The president has indeed come across as patronizing to many. He once told an unemployed person that it was easy to find a job—he just had to cross the street. And he called the French “Gauls who are resistant to change” and “lazy.”
Macron’s recent efforts to change his image and his policies probably won’t be enough to help him score high in European elections scheduled for May. A poll by IFOP on behalf of the newspaper L’Opinion shows that Macron’s party La République En Marche has lost ground since the protests began. Meanwhile, Marine Le Pen and her far-right Rassemblement National—formerly known as Front National—and the far-left Nouveau Parti anticapitaliste (NDA) have climbed in the polls.
“Macron has lost large parts of his aura,” said Philippe Marlière , a professor for French and European Politics at University College London. “He used to be seen as a modern, dynamic president who could reform France while having a balanced approach of left- and right-wing policies. But more and more, people realize that he’s less balanced than they thought and they doubt his ability to bring about change—in France and within the European Union.”
Running Out of Steam?
Macron’s EU reform plans could now indeed become even more difficult to push through. He has been pledging to establish a post for an EU finance minister, a sizable eurozone budget, and a separate eurozone Parliament to oversee economic policy.
But Germany’s Angela Merkel has so far agreed only to a rather small eurozone budget as part of the overall EU budget. And, with Macron’s struggles at home, she may have even more reason to be reluctant. Macron’s main argument had always been that he deserved support for EU reform in exchange for his success in reforming France. That success is now no longer assured. What’s more, Macron’s concessions to the yellow vest protestors are likely to push the French deficit above 3 percent of GDP, the Maastricht fiscal criterion. That sends the wrong signal to European partners, especially Germany.
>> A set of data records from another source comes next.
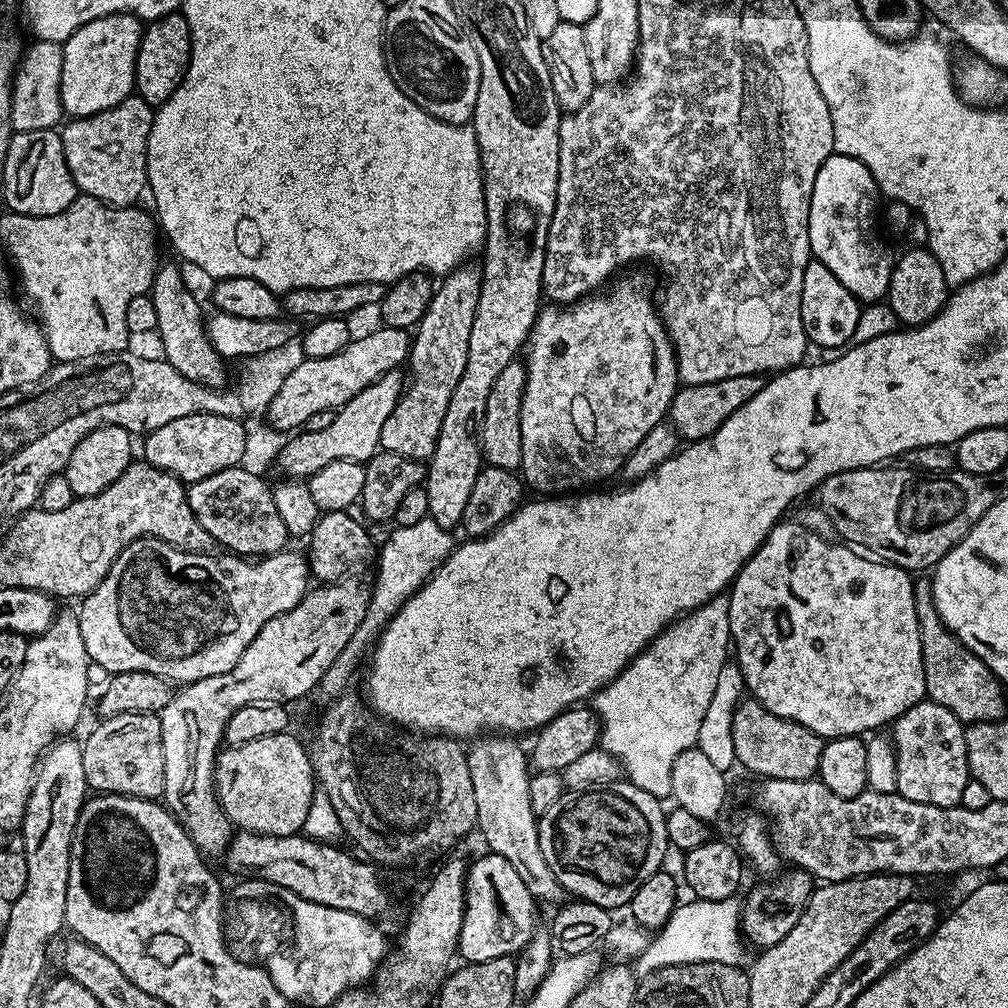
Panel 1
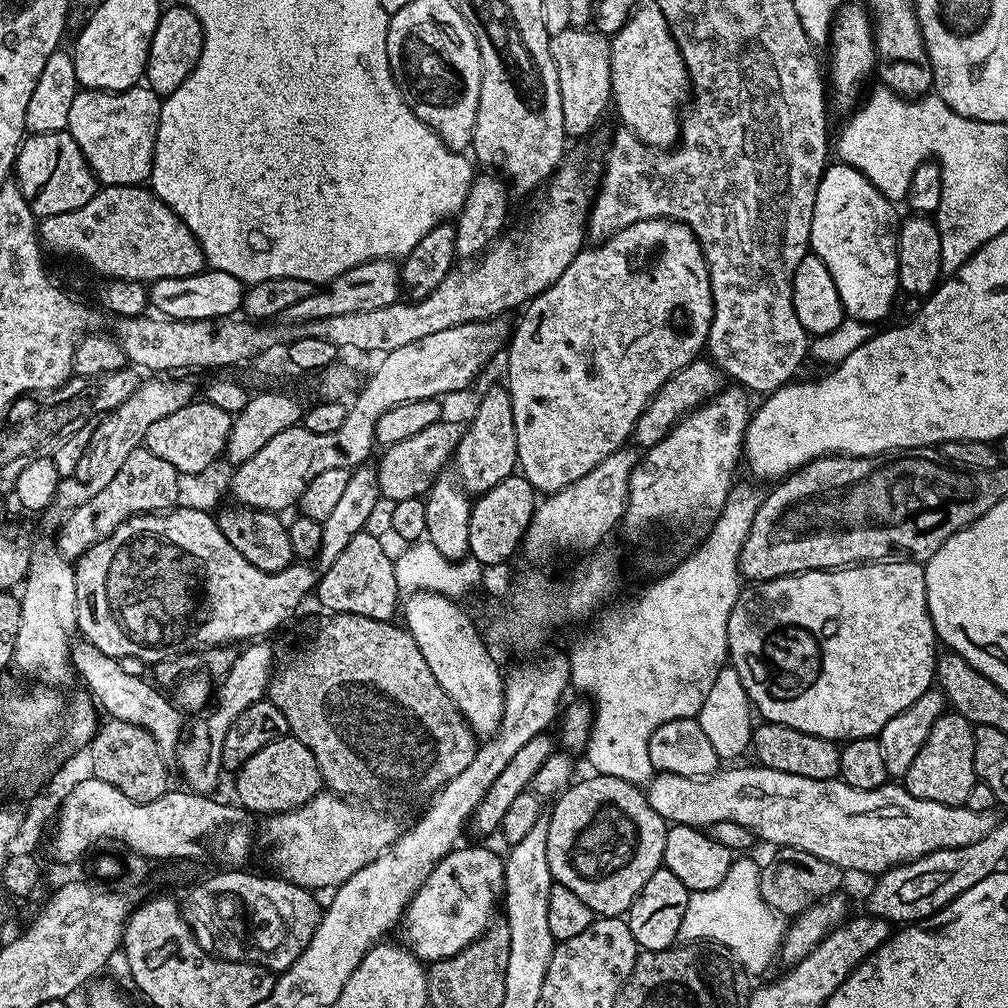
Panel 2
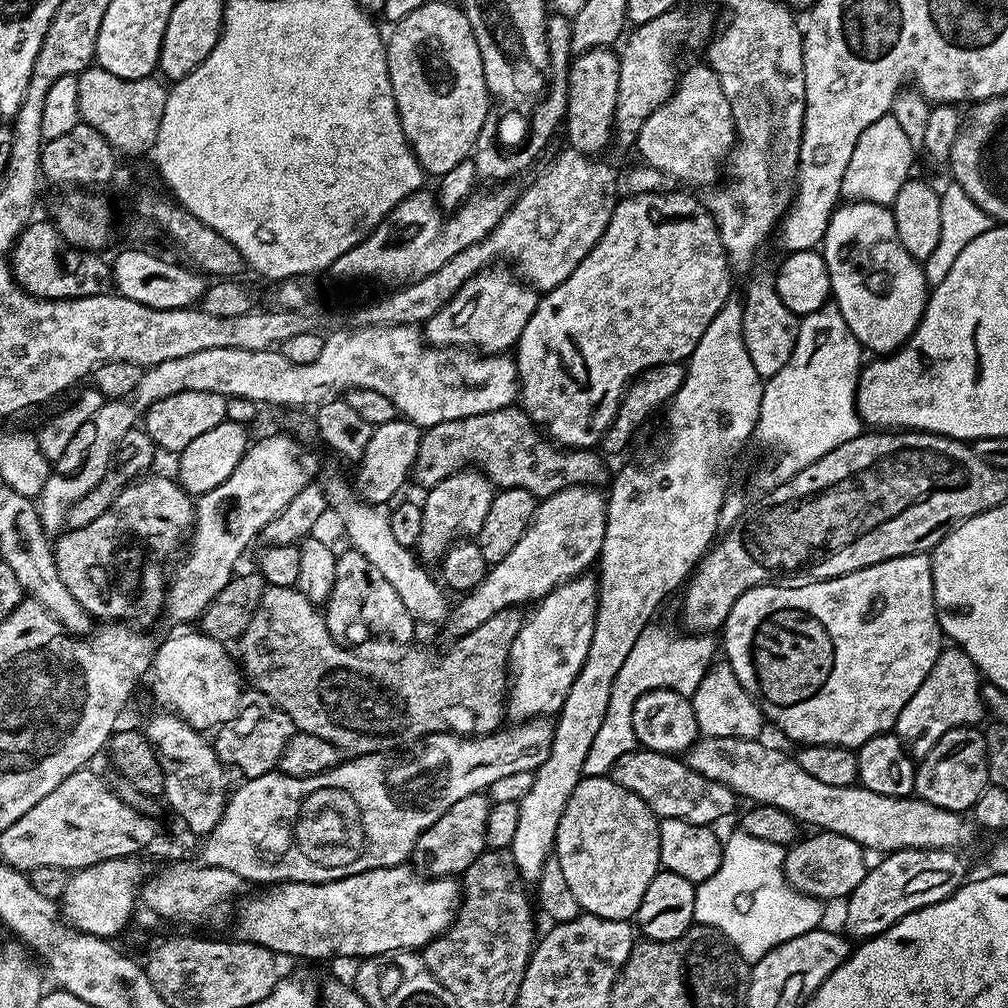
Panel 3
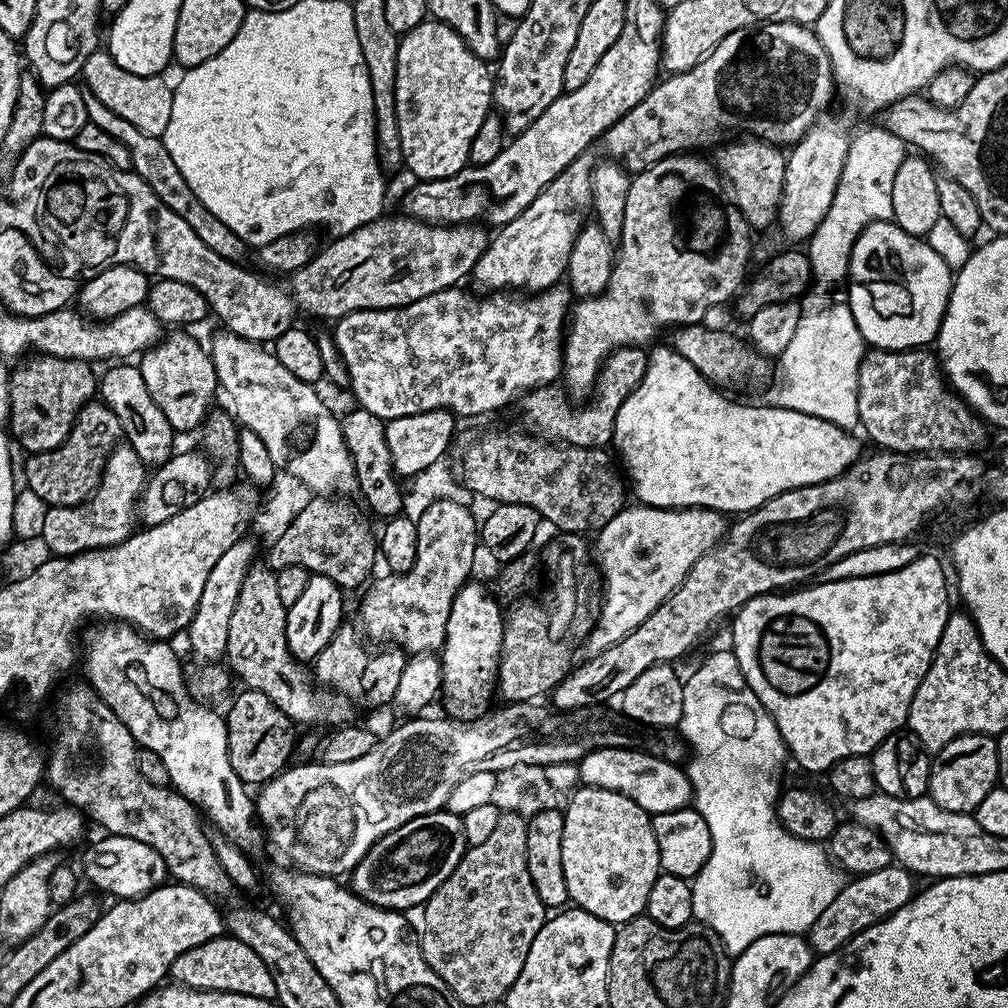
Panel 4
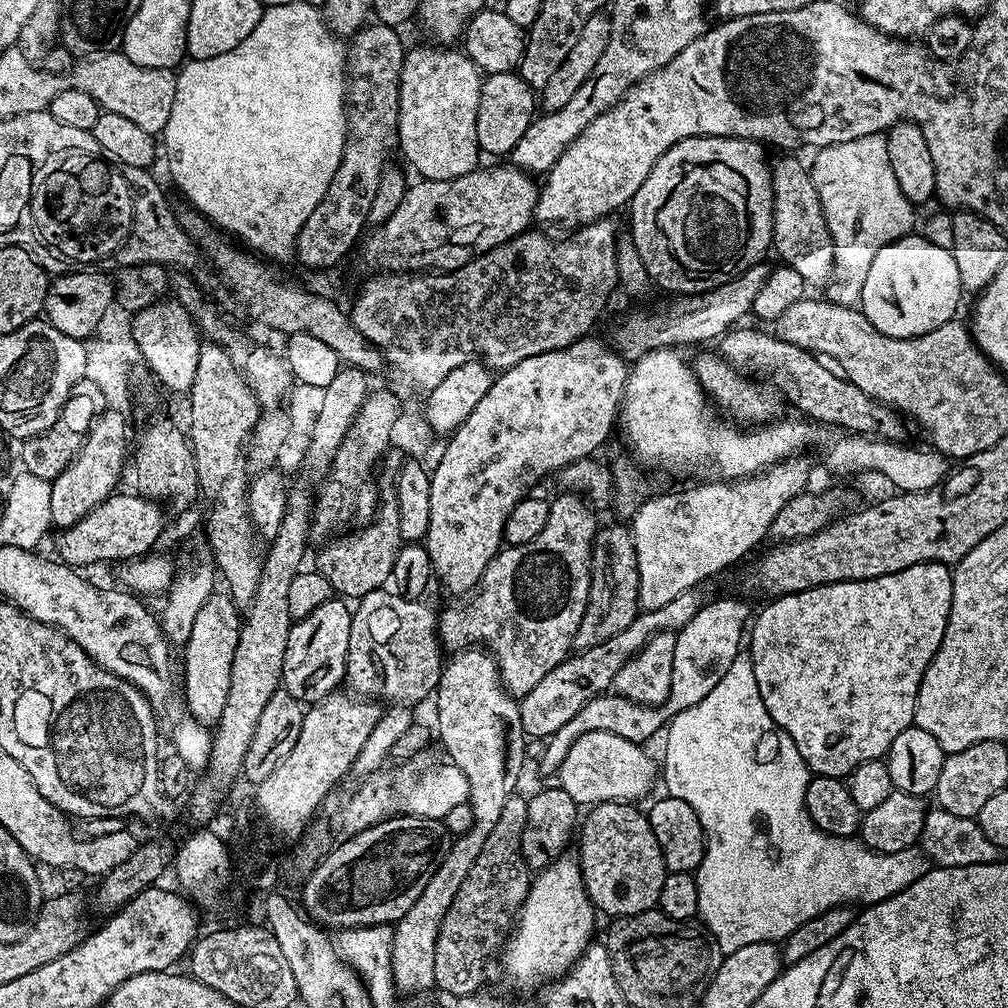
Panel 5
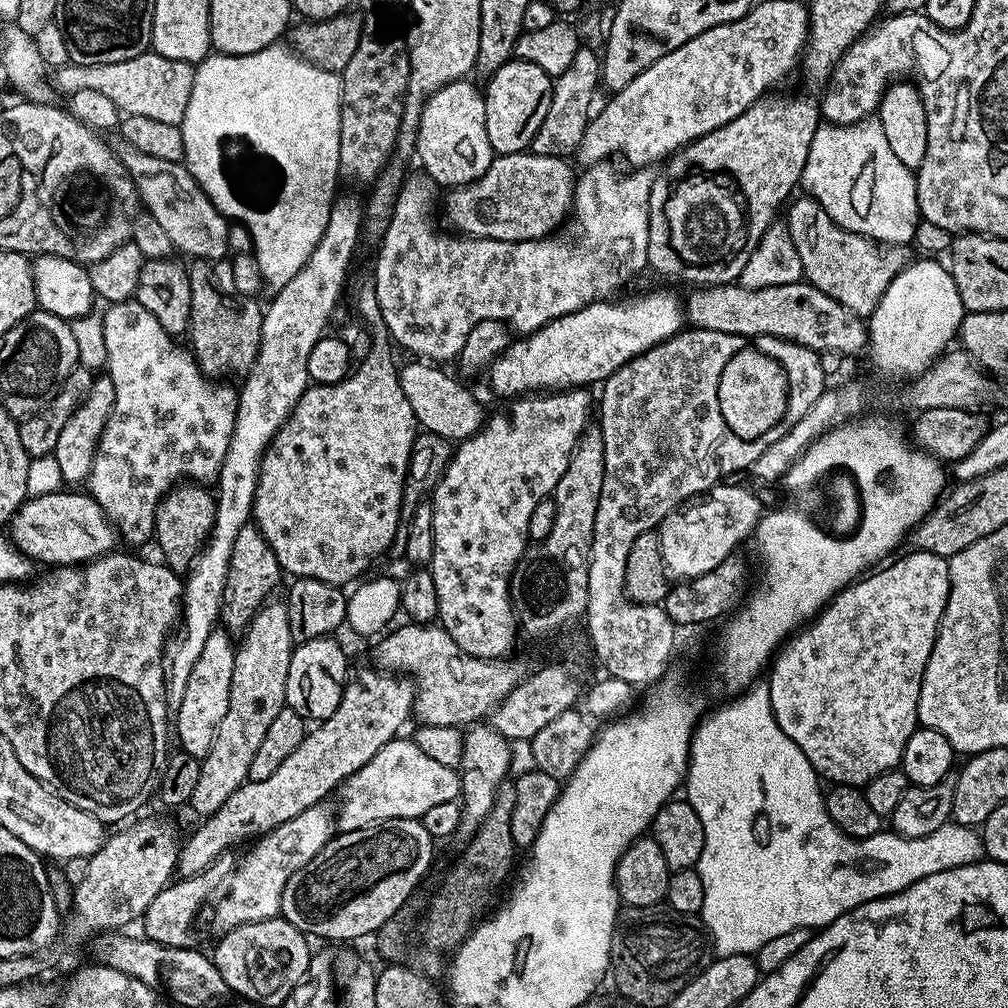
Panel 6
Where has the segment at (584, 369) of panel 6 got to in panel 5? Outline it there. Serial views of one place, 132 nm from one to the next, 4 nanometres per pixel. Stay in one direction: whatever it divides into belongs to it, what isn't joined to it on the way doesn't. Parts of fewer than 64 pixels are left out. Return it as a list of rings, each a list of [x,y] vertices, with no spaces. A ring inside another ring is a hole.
[[[761,262],[747,268],[738,278],[726,282],[720,288],[712,288],[709,292],[693,292],[681,295],[669,308],[661,312],[652,312],[649,316],[643,316],[636,312],[628,316],[620,324],[616,332],[614,347],[625,361],[635,362],[640,356],[646,354],[652,348],[673,348],[680,344],[704,344],[707,340],[719,341],[726,332],[732,331],[741,323],[745,315],[751,313],[754,300],[758,298],[758,290],[762,290],[764,283],[768,281],[769,265]]]

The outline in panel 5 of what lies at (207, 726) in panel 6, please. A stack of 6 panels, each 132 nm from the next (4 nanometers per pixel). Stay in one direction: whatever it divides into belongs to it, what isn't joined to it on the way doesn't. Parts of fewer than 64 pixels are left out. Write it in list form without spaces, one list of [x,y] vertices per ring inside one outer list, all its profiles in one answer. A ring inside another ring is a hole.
[[[217,590],[210,598],[206,598],[202,610],[198,610],[198,618],[194,618],[194,626],[190,629],[190,638],[182,646],[184,652],[184,700],[188,703],[187,715],[193,716],[205,726],[215,725],[222,717],[225,709],[226,696],[230,689],[231,662],[234,660],[234,652],[238,647],[240,625],[242,621],[241,609],[227,591]]]

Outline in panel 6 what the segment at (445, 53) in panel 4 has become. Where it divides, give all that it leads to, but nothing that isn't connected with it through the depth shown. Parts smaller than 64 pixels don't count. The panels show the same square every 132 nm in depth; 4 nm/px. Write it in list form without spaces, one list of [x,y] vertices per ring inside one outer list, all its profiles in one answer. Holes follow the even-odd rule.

Looking even further ahead to the next presidential elections in 2022, a rethink seems to be taking place among rival mainstream parties. “Up until now, the center-right Republicans had been on Macron’s side, but over the past few weeks, they have been harshly criticizing him. It looks like they have decided to go it alone and are already gearing up for their own election campaign,“ said political analyst Cautrès. Similar things are happening on the left, although the Socialist Party still needs more clarity on its exact strategy, he added.
Indeed, many analysts in France and Europe seem to largely agree that Macron’s leadership has taken a lasting hit. The president himself, though, seems to believe a relaunch of his presidency is still possible. During his recent announcements, he called the protesters’ anger a “chance” and the current times an “historic moment for the country.” The government has started national debates with protesters, trade unionists, and local politicians in the hope that doing so will help Macron regain his sheen and push through his plans for next year. Indeed, the president confirmed his determination to implement them in his New Year’s speech.
Yet these include reforms to housing benefits, the pension system, and unemployment insurance—benefits that many of the protestors have enjoyed until now. For example, people whose income has increased over the past year could lose state support for their rent. Macron intends to simplify the country’s pension system, aligning private and public pensions but still keeping the retirement age at 62; he also plans to reduce unemployment benefit payments and pension rights for the unemployed.
Those left out of pocket may not support the larger vision behind the reforms, and some are likely to head back to the barricades. The gilets jaunes movement is winding down, but the simmering anger at Macron could erupt again at any time, blocking any efforts to see through his agenda.